Venezuela now has more murders than Colombia – despite its neighbour being officially at war against Marxist guerillas.

Venezuela endures 48 murders for every 100,000 people each year. Britain, by contrast, has 2 per 100,000.

In Caracas the official rate is 130 per 100,000, a number which the Investigative Institute of Co-existence and Citizen Security, a think thank dedicated to the study of crime, insists is closer to 166, making Caracas twice as dangerous as Cape Town.

And the US rate is between 5 and 6 per 100,000.  So much for the "utopia" part.  Chavez, of course, blames the US.

And then there’s this, regarding Venezuela’s oil output.  Apparently, state planning isn’t all that efficient.  And apparently, bribing other countries with cheap oil is backfiring as well.

The state oil company, PDVSA, produced 3.2 million barrels per day in 1998, the year before Mr Chavez won the presidency. After a decade of rising corruption and inefficiency, daily output has now fallen to 2.4 million barrels, according to OPEC figures. About half of this oil is now delivered at a discount to Mr Chavez’s friends around Latin America. The 18 nations in his "Petrocaribe" club, founded in 2005, pay Venezuela only 30 per cent of the market price within 90 days, with rest in instalments spread over 25 years.

The other half – 1.2 million barrels per day – goes to America, Venezuela’s only genuinely paying customer.

Meanwhile, Mr Chavez has given PDVSA countless new tasks. "The new PDVSA is central to the social battle for the advance of our country," said Rafael Ramirez, the company’s president and the minister for petroleum. "We have worked to convert PDVSA into a key element for the social battle."

The company now grows food after Mr Chavez’s price controls emptied supermarket shelves of products like milk and eggs.

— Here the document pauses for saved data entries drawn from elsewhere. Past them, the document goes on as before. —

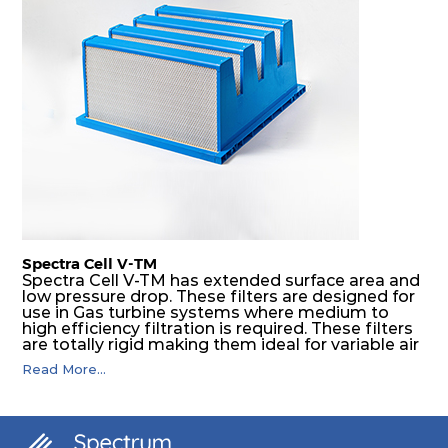
Spectra Cell V-TM
Spectra Cell V-TM has extended surface area and
low pressure drop. These filters are designed for
use in Gas turbine systems where medium to
high efficiency filtration is required. These filters
are totally rigid making them ideal for variable air
volume (VAV) systems, as well as applications
Read More...
downstream of supply fans. Application areas
include gas turbine intake systems, high
compressors and installation where safety and
reliability are required.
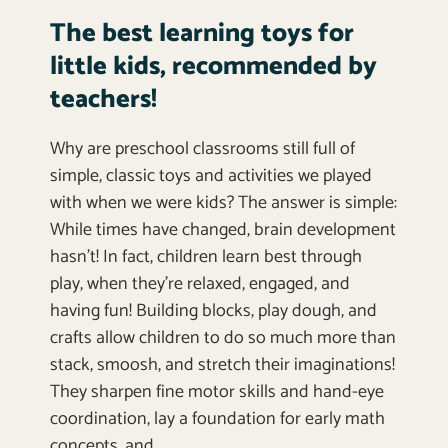
The best learning toys for
little kids, recommended by
teachers!
Why are preschool classrooms still full of
simple, classic toys and activities we played
with when we were kids? The answer is simple:
While times have changed, brain development
hasn’t! In fact, children learn best through
play, when they’re relaxed, engaged, and
having fun! Building blocks, play dough, and
crafts allow children to do so much more than
stack, smoosh, and stretch their imaginations!
They sharpen fine motor skills and hand-eye
coordination, lay a foundation for early math
concepts, and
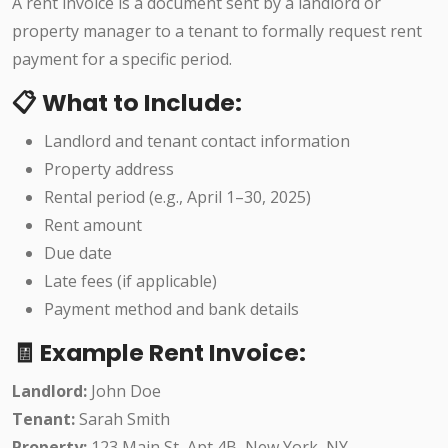
A rent invoice is a document sent by a landlord or
property manager to a tenant to formally request rent
payment for a specific period.
📋 What to Include:
Landlord and tenant contact information
Property address
Rental period (e.g., April 1–30, 2025)
Rent amount
Due date
Late fees (if applicable)
Payment method and bank details
🧾 Example Rent Invoice:
Landlord:
John Doe
Tenant:
Sarah Smith
Property:
123 Main St, Apt 4B, New York, NY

Another branch produces furniture and domestic appliances in an effort to stem the flow of imports. What PDVSA seems unable to do is produce more oil.

The irony here is that Chavez routinely demonizes the United States, but without us he’d be just another tin pot despot, and his people would be much, much worse off than they are, which isn’t all that great.  So much for the "socialist" part.